◆ Task ◆
Leave the pictures aside. Retype exactly the lines from the top of the data below through the one holding "#+begin_note".

◆ Saved entries ◆

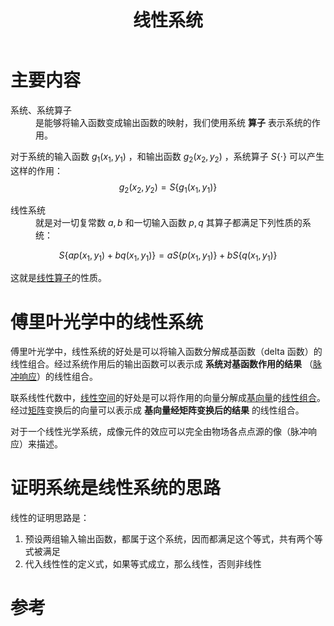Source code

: #+title: 线性系统
#+roam_tags: 
#+roam_alias: 

* 主要内容
- 系统、系统算子 :: 是能够将输入函数变成输出函数的映射，我们使用系统 *算子* 表示系统的作用。
  
对于系统的输入函数 \(g_1(x_1,y_1)\) ，和输出函数 \(g_2(x_2,y_2)\) ，系统算子 \(S\{\cdot\}\) 可以产生这样的作用：
\[g_2(x_2,y_2) = S\{g_1(x_1,y_1)\}\]

- 线性系统 :: 就是对一切复常数 \(a,b\) 和一切输入函数 \(p,q\) 其算子都满足下列性质的系统：
\[S\{ap(x_1,y_1)+bq(x_1,y_1)\} = aS\{p(x_1,y_1)\}+bS\{q(x_1,y_1)\}\] 

这就是[[file:20201019112759-线性映射.org][线性算子]]的性质。

* 傅里叶光学中的线性系统
傅里叶光学中，线性系统的好处是可以将输入函数分解成基函数（delta 函数）的线性组合。经过系统作用后的输出函数可以表示成 *系统对基函数作用的结果* （[[file:20210407153305-脉冲响应.org][脉冲响应]]）的线性组合。

#+begin_note
联系线性代数中，[[file:20201016153155-线性空间.org][线性空间]]的好处是可以将作用的向量分解成[[file:20200918203841-向量_经过放缩的基向量的和.org][基向量]]的[[file:20201129203741-线性组合.org][线性组合]]。经过[[file:20201022222313-线性变换.org][矩阵]]变换后的向量可以表示成 *基向量经矩阵变换后的结果* 的线性组合。
#+end_note

对于一个线性光学系统，成像元件的效应可以完全由物场各点点源的像（脉冲响应）来描述。

* 证明系统是线性系统的思路
线性的证明思路是：
1. 预设两组输入输出函数，都属于这个系统，因而都满足这个等式，共有两个等式被满足
2. 代入线性性的定义式，如果等式成立，那么线性，否则非线性

* 参考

◆ Your solution ◆
Source code

: #+title: 线性系统
#+roam_tags: 
#+roam_alias: 

* 主要内容
- 系统、系统算子 :: 是能够将输入函数变成输出函数的映射，我们使用系统 *算子* 表示系统的作用。
  
对于系统的输入函数 \(g_1(x_1,y_1)\) ，和输出函数 \(g_2(x_2,y_2)\) ，系统算子 \(S\{\cdot\}\) 可以产生这样的作用：
\[g_2(x_2,y_2) = S\{g_1(x_1,y_1)\}\]

- 线性系统 :: 就是对一切复常数 \(a,b\) 和一切输入函数 \(p,q\) 其算子都满足下列性质的系统：
\[S\{ap(x_1,y_1)+bq(x_1,y_1)\} = aS\{p(x_1,y_1)\}+bS\{q(x_1,y_1)\}\] 

这就是[[file:20201019112759-线性映射.org][线性算子]]的性质。

* 傅里叶光学中的线性系统
傅里叶光学中，线性系统的好处是可以将输入函数分解成基函数（delta 函数）的线性组合。经过系统作用后的输出函数可以表示成 *系统对基函数作用的结果* （[[file:20210407153305-脉冲响应.org][脉冲响应]]）的线性组合。

#+begin_note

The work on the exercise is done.